I know of people who leave family members this severely disabled in skilled nursing and walk away without batting an eye. Their beloved fill the halls of Happy Valley Rehab and Nursing. I walk amidst them each day. I say hello and ask how they're doing. I listen when they need a listening ear. I hold them when they need hugs. I acknowledge their pain.
I have not been encouraged to bring my husband home. In fact, there have been plenty of voices to the contrary. But he's coming home, because I believe even with his level of dependence and disability that he should be afforded the fullest possible life I can offer him.
Neuroworx is discouraging him from attempting to walk outside of therapy to prohibit developing negative habits that reinforce the left-neglect that simply won't budge, and isn't going to budge at this point. He's been told if he plans to walk, he needs to get used to discomfort. If his attempts feel stable and secure, Matt told him yesterday, he can bet on the fact that he's not using his left leg and relying on the right. No one's telling him he can't walk, but they're in his face about giving up on comfort. He must throw that notion out if he plans to ever ambulate on two feet. I sense we've hit a wall, and now I'm just standing by, cheering him on, hoping he'll find a way over it. But yesterday, for the first time, on the way home, he acknowledged that walking again may never happen.
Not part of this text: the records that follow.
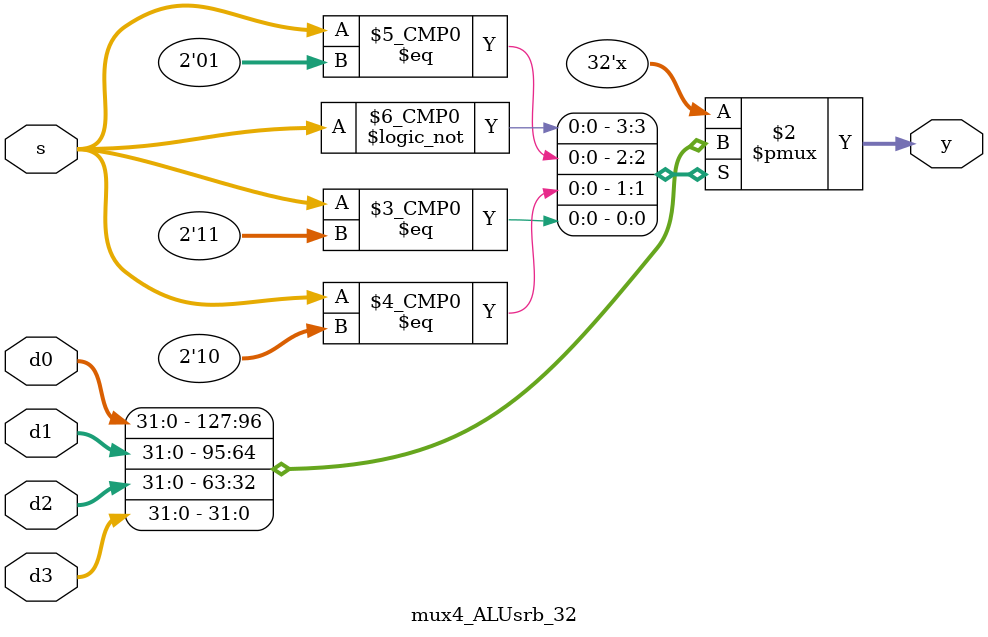
<source format=sv>
`timescale 1ns / 1ps

module mux4_ALUsrb_32(
    input   logic [31:0] d0, d1, d2, d3,
    input   logic [1:0] s,
    output  logic [31:0] y
    );
    
    always_comb
        case(s)
        2'b00:  y <= d0;
        2'b01:  y <= d1;
        2'b10:  y <= d2;
        2'b11:  y <= d3;
        endcase
    
endmodule

</source>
So I'm bringing him home, and we're going to figure out how to create a life around one-person assist and a wheelchair. Medicaid offers an in-home option after 90 days in a skilled nursing facility—New Choice Waiver. It provides 29 hours a week of in-home assistance, a hospital bed, a wheelchair, medication, and ADA implements to make bathrooms accessible. It is an option that provides the severely disabled with a home environment, plus care, if there is a family member willing to take on full-time caregiving. I am that family member.
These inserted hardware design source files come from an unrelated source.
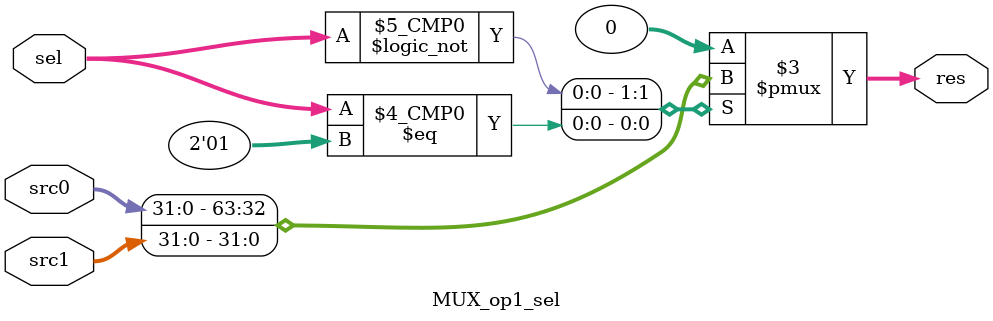
<source format=v>
`timescale 1ns / 1ps

module MUX_op1_sel(
input [31:0] src0,
input [31:0] src1,
input [1:0] sel,
output reg [31:0] res
);

parameter op1_choose_rd0=2'd0;
parameter op1_choose_pc=2'd1;
parameter op1_choose_zero=2'd2;

always@(*)
begin
    case(sel)
        op1_choose_rd0:
            res = src0;
        op1_choose_pc:
            res = src1;
        default:
            res = 0;
    endcase
end
endmodule
</source>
When my husband's doctor advised me to expect to keep him in a nursing home for the rest of his life, it was because he wasn't going to ask me to sacrifice what it's going to take to bring him home. It wouldn't have been ethical. My husband has made it to the point in recovery anticipated by his evaluating physician in the hospital just prior to his discharge. He's not progressed farther. His mind is largely still sharp, but we have days that are foggy, in which impairment is noticeable, and since the seizure he's begun having marked memory lapses that I'm tracking as possible signs of onset dementia.
The next chapter is not an easy one. But, like I told the Stake President because he had the audacity to ask four days ago during my interview for a living ordinance recommend, I am still in love with my husband. People who are in love do crazy, desperate things for the ones they care for. All I have left to spend with my husband is forever and time.